[[ Records provided open ]]
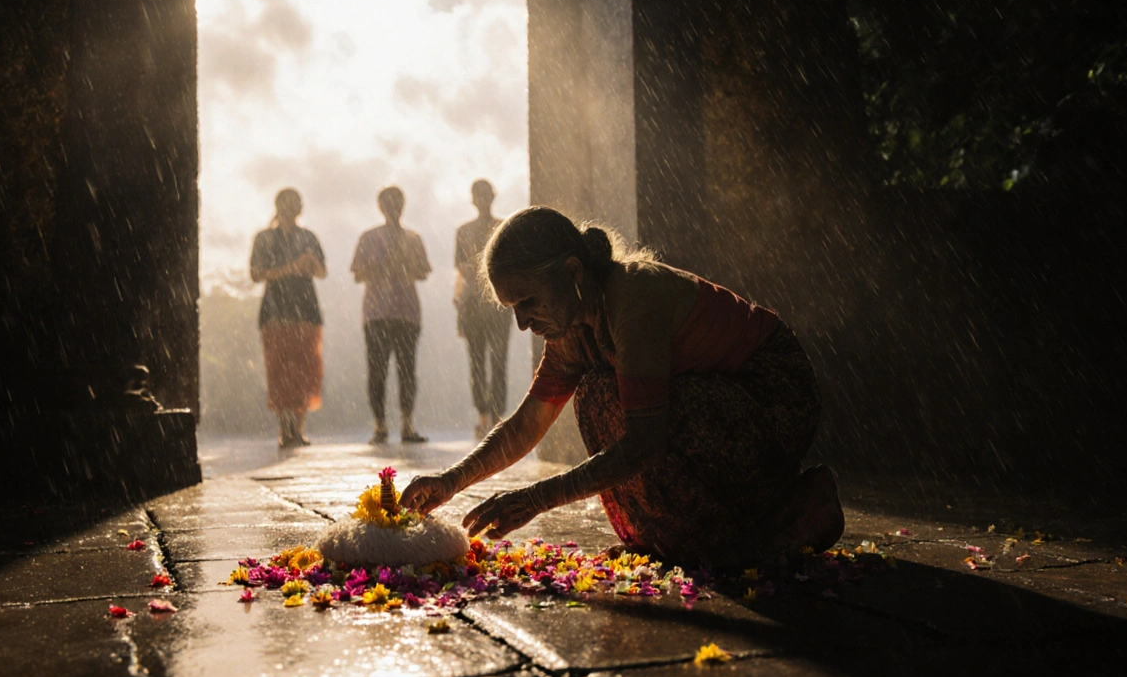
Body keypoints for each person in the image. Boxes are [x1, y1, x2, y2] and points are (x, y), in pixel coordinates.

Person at [402, 206, 845, 570]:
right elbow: (528, 423)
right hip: (718, 401)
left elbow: (644, 443)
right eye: (512, 309)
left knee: (602, 398)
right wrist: (451, 480)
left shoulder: (634, 298)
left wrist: (535, 499)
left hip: (772, 398)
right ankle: (699, 536)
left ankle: (791, 511)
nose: (521, 323)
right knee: (598, 394)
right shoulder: (571, 327)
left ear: (573, 272)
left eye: (528, 302)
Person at [351, 186, 432, 444]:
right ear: (380, 207)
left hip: (405, 311)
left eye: (397, 202)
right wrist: (385, 266)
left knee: (407, 369)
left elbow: (423, 272)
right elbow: (358, 274)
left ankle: (406, 423)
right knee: (378, 370)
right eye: (389, 202)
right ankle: (380, 424)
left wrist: (403, 265)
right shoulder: (368, 238)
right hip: (377, 312)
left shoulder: (413, 238)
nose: (394, 207)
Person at [249, 188, 327, 448]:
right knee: (279, 370)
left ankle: (298, 428)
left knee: (306, 369)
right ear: (278, 206)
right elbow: (256, 274)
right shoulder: (265, 238)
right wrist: (292, 267)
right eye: (288, 203)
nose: (292, 208)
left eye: (296, 203)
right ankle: (286, 427)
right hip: (276, 311)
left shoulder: (308, 237)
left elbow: (322, 272)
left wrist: (310, 263)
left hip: (306, 311)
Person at [453, 180, 512, 440]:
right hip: (481, 304)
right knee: (480, 362)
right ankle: (486, 417)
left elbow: (464, 269)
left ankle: (494, 417)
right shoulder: (491, 228)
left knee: (494, 362)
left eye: (485, 195)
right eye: (480, 195)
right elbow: (461, 270)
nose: (483, 200)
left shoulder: (500, 227)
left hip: (495, 303)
[[ Records provided closed ]]
Aim of the exercise: Which lines in the data above contain "shoulder"? Show each one.

Finished exercise:
left shoulder: (634, 298)
right shoulder: (571, 327)
right shoulder: (368, 238)
left shoulder: (413, 238)
right shoulder: (265, 238)
left shoulder: (308, 237)
right shoulder: (491, 228)
left shoulder: (500, 227)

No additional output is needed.